Can Lis by Jørn Utzon, Majorca, Spain
Pritzker Prize-winning architect Jørn Utzon – designer of the Sydney Opera House – completed his cliffside Majorca home in 1972, and lived there until the 1990s. Built using Majorcan sandstone, which frames seaside views over the southern coast of the island, the building’s five sections feature sparse interiors with built-in seating. The home has been renovated, and is now available to rent in July and August.
Villa E-1027 by Eileen Gray, Cote d’Azur, France
Eileen Gray’s recently restored Villa E-1027 – one of a cluster of buildings that make up the Modernist enclave, Cap Moderne – comes with a hefty slice of history. Described by The Guardian as a ‘lost legend of 20th-century architecture’, the cuboid house was Gray’s first creation, completed in 1929 for the architect and her lover Jean Badovici. She designed several pieces of furniture specifically for the building – which Le Corbusier claimed stole from his own style. In revenge, he added a series of unauthorised wall paintings which have, ironically, now become protected artworks.

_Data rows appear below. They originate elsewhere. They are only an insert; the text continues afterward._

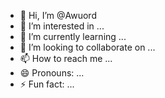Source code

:- 👋 Hi, I’m @Awuord
- 👀 I’m interested in ...
- 🌱 I’m currently learning ...
- 💞️ I’m looking to collaborate on ...
- 📫 How to reach me ...
- 😄 Pronouns: ...
- ⚡ Fun fact: ...

<!---
Awuord/Awuord is a ✨ special ✨ repository because its `README.md` (this file) appears on your GitHub profile.
You can click the Preview link to take a look at your changes.
--->
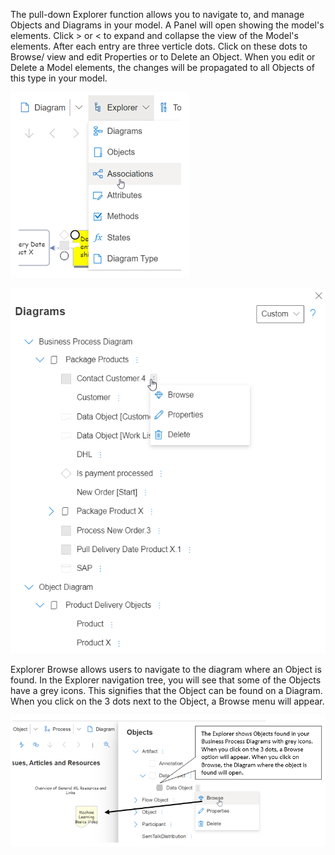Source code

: The pull-down Explorer function allows you to navigate to, and manage Objects and Diagrams in your model. A Panel will open showing the model's elements. Click > or < to expand and collapse the view of the Model's elements. After each entry are three verticle dots. Click on these dots to Browse/ view and edit Properties or to Delete an Object. When you edit or Delete a Model elements, the changes will be propagated to all Objects of this type in your model.

![alt text](images/Explorer1.png)

![alt text](images/ExplorerPanel.png)

Explorer Browse allows users to navigate to the diagram where an Object is found. In the Explorer navigation tree, you will see that some of the Objects have a grey icons. This signifies that the Object can be found on a Diagram. When you click on the 3 dots next to the Object, a Browse menu will appear.

![alt text](images/Explorer_Browse.png)
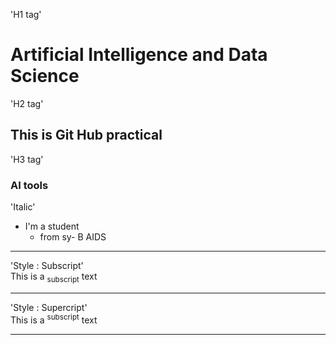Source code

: 
'H1 tag'
# Artificial Intelligence and Data Science
'H2 tag'
## This is Git Hub practical
'H3 tag'
### AI tools

 'Italic'
* I'm a student
  * from sy- B AIDS
<hr>    

'Style : Subscript'</br>
This is a <sub>subscript</sub> text<hr>

'Style : Supercript'</br>
This is a <sup>subscript</sup> text<hr>

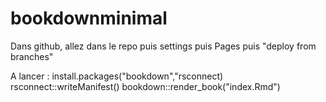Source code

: # bookdownminimal

Dans github, allez dans le repo puis settings puis Pages puis "deploy from branches" 

A lancer : 
install.packages("bookdown","rsconnect)
rsconnect::writeManifest()
bookdown::render_book("index.Rmd")

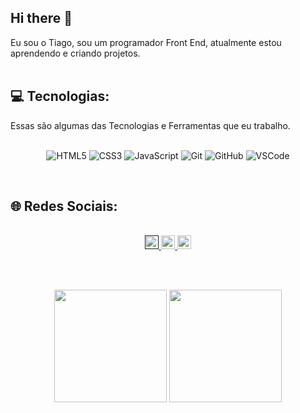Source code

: ## Hi there 👋

Eu sou o Tiago, sou um programador Front End, atualmente estou aprendendo e criando projetos.
<br>
<br>

## 💻 Tecnologias:

Essas são algumas das Tecnologias e Ferramentas que eu trabalho.
<br>
<br>

<div align="center" valign="top">
 
 ![HTML5](https://img.shields.io/badge/-HTML5-E34F26?style=flat-square&logo=html5&logoColor=white) 
 ![CSS3](https://img.shields.io/badge/-CSS3-1572B6?style=flat-square&logo=css3)
 ![JavaScript](https://img.shields.io/badge/-JavaScript-black?style=flat-square&logo=javascript) 
 ![Git](https://img.shields.io/badge/-Git-black?style=flat-square&logo=git)
 ![GitHub](https://img.shields.io/badge/-GitHub-181717?style=flat-square&logo=github)
 ![VSCode](https://img.shields.io/badge/-VSCode-007ACC?style=flat-square&logo=visual-studio-code&logoColor=white)
 </div><br>


## 🌐 Redes Sociais:
<br>

<div align="center"> 
<a href=""><img height="22" src="https://img.shields.io/badge/Instagram-E4405F?style=for-the-badge&logo=instagram&logoColor=white"/>
</a> 
<a href="https://www.linkedin.com/in/tiago-ferreira-desenvolvedor/"><img alt="LinkedIn" height="22" src="https://img.shields.io/badge/LinkedIn-0077B5?style=for-the-badge&logo=linkedin&logoColor=white"/>
</a>
<img src="https://img.shields.io/badge/Gmail-D14836?style=for-the-badge&logo=gmail&logoColor=white" height="22">

</div> 


<br>
<p align="left">
 <br />

<div align="center" >
  <img height="180em" src="https://github-readme-stats.vercel.app/api?username=TGP2023&show_icons=true&theme=great-gatsby&include_all_commits=true&count_private=true"/>
  <img height="180em" src="https://github-readme-stats.vercel.app/api/top-langs/?username=TGP2023&layout=compact&langs_count=16&theme=great-gatsby"/>
</div>
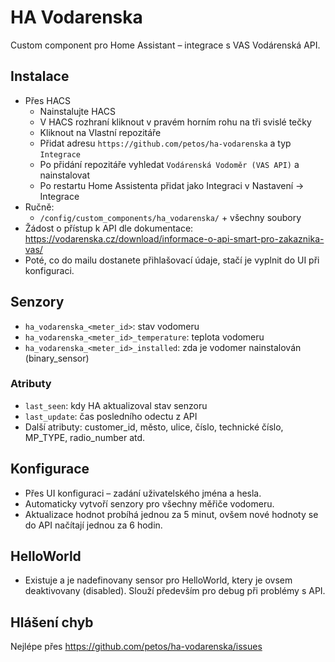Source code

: # HA Vodarenska

Custom component pro Home Assistant – integrace s VAS Vodárenská API.

## Instalace
- Přes HACS
  - Nainstalujte HACS
  - V HACS rozhraní kliknout v pravém horním rohu na tři svislé tečky
  - Kliknout na Vlastní repozitáře
  - Přidat adresu `https://github.com/petos/ha-vodarenska` a typ `Integrace`
  - Po přidání repozitáře vyhledat `Vodárenská Vodoměr (VAS API)` a nainstalovat
  - Po restartu Home Assistenta přidat jako Integraci v Nastavení -> Integrace
- Ručně:
  - `/config/custom_components/ha_vodarenska/` + všechny soubory
- Žádost o přístup k API dle dokumentace: https://vodarenska.cz/download/informace-o-api-smart-pro-zakaznika-vas/
- Poté, co do mailu dostanete přihlašovací údaje, stačí je vyplnit do UI při konfiguraci. 



## Senzory
- `ha_vodarenska_<meter_id>`: stav vodomeru
- `ha_vodarenska_<meter_id>_temperature`: teplota vodomeru
- `ha_vodarenska_<meter_id>_installed`: zda je vodomer nainstalován (binary_sensor)

### Atributy
- `last_seen`: kdy HA aktualizoval stav senzoru
- `last_update`: čas posledního odectu z API
- Další atributy: customer_id, město, ulice, číslo, technické číslo, MP_TYPE, radio_number atd.

## Konfigurace
- Přes UI konfiguraci – zadání uživatelského jména a hesla.
- Automaticky vytvoří senzory pro všechny měřiče vodomeru.
- Aktualizace hodnot probíhá jednou za 5 minut, ovšem nové hodnoty se do API načítají jednou za 6 hodin. 

## HelloWorld
- Existuje a je nadefinovany sensor pro HelloWorld, ktery je ovsem deaktivovany (disabled). Slouží především pro debug při problémy s API. 

## Hlášení chyb
Nejlépe přes https://github.com/petos/ha-vodarenska/issues
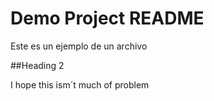 # Demo Project README
Este es un ejemplo de un archivo

##Heading 2

I hope this ism´t much of problem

Le Cabanon by Le Corbusier, Cote d’Azur, France
Swiss-French architect Le Corbusier designed this tiny seaside hut (also in Cap Moderne) as a secluded retreat. Built in 1951 and newly added to UNESCO’s World Heritage list, the Cabanon exemplifies his ‘modulor’ principles, based on human proportions. Walls are 2.26m high, the height of a six-foot man with one arm raised (the basic modulor unit). It offers just a single wood-panelled room, which was attached to the neighbouring cafe – to make up for the cabin’s lack of a kitchen. Le Corbusier, who spent 18 summers in the cabin, once declared: ‘I feel so fine here… this is likely where I will breathe my last breath.’ This statement turned out to be sadly prophetic. He drowned in the sea in front of the Cabanon in 1965.
Van Schijndel House by Mart van Schijndel, Utretcht, Netherlands
Six years in the making, Mart van Schijndel built his house of ‘air and light’ in 1992. The building is known for its hingeless glass doors, which are fixed only by silicone, and is furnished almost entirely with pieces designed by the Dutch architect. It blends into the surrounding street, hidden behind a striped windowless facade that conceals its most striking features. Van Schijndel house was awarded the Rietveld Prize in 1995, and in 1999 was added to Utrecht’s list of municipal monuments.